Month: June 2015

Health check and Analytics for enterprise application using InfluxDB and Grafana

Posted on Updated on

Problem:

Need to monitor the real time enterprise application performance metric with server stats for following parameters.

  1. Log the response time taken for web api.
  2. Log the time required to fetch the data from the external source like cache, database, web api …etc
  3. Log the application specific exceptions.
  4. Log the server stats like CPU, Memory, Disk or Network usage …etc
  5. Log the page visited with search criteria.

For each stats meta data also need to provide like machine name, tenant specific or consumer specific info.

Solution:

One of the new school of thought of this problem is to use InfluxDB time series database to collect the log data and grafana will be used to monitor the time series for respective metric instead of using StatsD with graphite.

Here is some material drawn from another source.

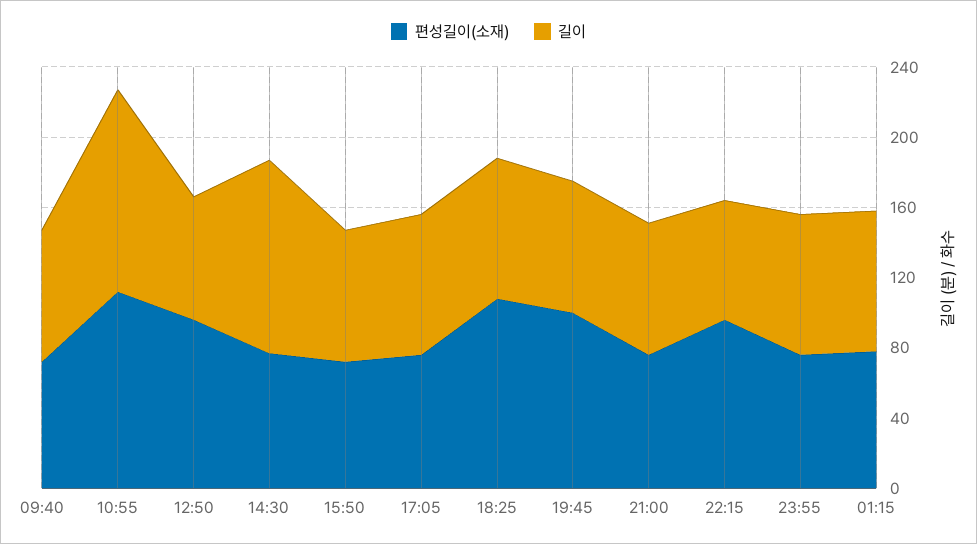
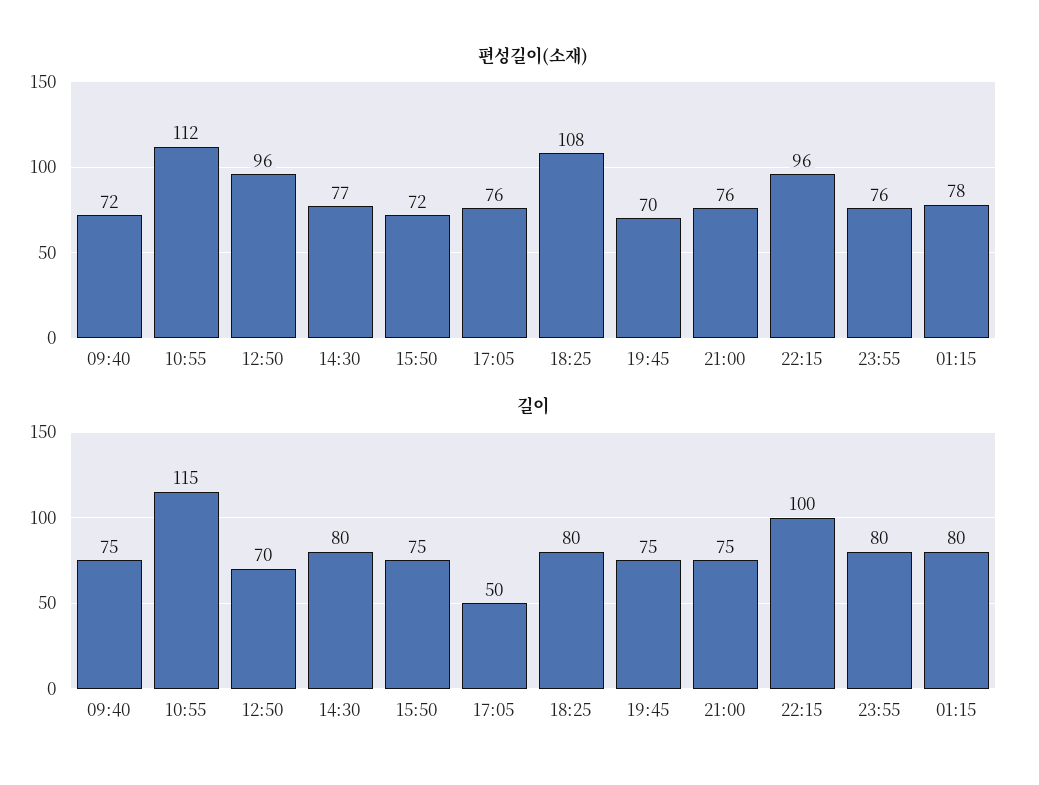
길이, 14:30: 110 -> 80
길이, 17:05: 80 -> 50
편성길이(소재), 19:45: 100 -> 70
길이, 22:15: 70 -> 100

For pushing the application performance metric to InfluxDB, we developed InfluxDB.UDP client which will push the data into InfluxDB in JSON format supported by InfluxDB. InfluxDB UDP plug-in needs to enabled to receive the UDP data.

For pushing server stats or performance counter like CPU, Network Usage …etc used the CollectD on Linux server and CollectM is node.js based utility for Windows Server.

The overall solution to this problem is as shown below:

The InfluxDB support the aggregation like min, max, mean, count …etc on time series data by creating time buckets (e.g. count of particular request by 30 min window time). It has supported sql like query dsl.

Setup Guide InfluxDB, Grafana, CollectD, CollectM and InfluxDB.UDP

I have used docker to install the InfluxDB and Grafana on Ubuntu 14.04.

Prerequisite

  1. Ubuntu 14.04
  2. Install Docker 1.6

Step 1:

Install InfluxDB using docker images, instruction are provided here

Step 2:

Install Grafana using docker run following docker command:

sudo docker run -d -p 3000:3000 grafana/grafana

After this access Grafana on browser on port 3000 and configure InfluxDB as a data source as per provided instructions.

Step 3:

Install CollectD on Linux to monitor server stats.

sudo apt-get update
sudo apt-get install collectd collectd-utils

Change the collectd configuration file ‘/etc/collectd/collectd.conf’ for InfluxDB as a CollectD storage


Hostname “your-host-name”

LoadPlugin network

#influxdb client configuration
Server “influxDb-ip-or-domain-name” “25826”

and restart the collecd service:

sudo service collectd restart

Step 4

Install CollectM on windows and change its configuration for pointing to InfluxDB.

Go to Installation Directory\CollectM\config\default.json and
change the following things

….
“Interval”: 10,

“Network”: {
“servers”: [
{
“hostname”: “influxDb-ip-or-domain-name”,
“port”: 25826
}
]
},

Step 5

InfluxDB.UDP is Dot Net library to push the application performance metrics to InfluxDB. The instructions are available here.

Conclusion:

This is going to be useful for devops to check your application health and performance in real time in any environment like Dev-QA-Stage or Production. For future development need to create alert or notification based on the available stats.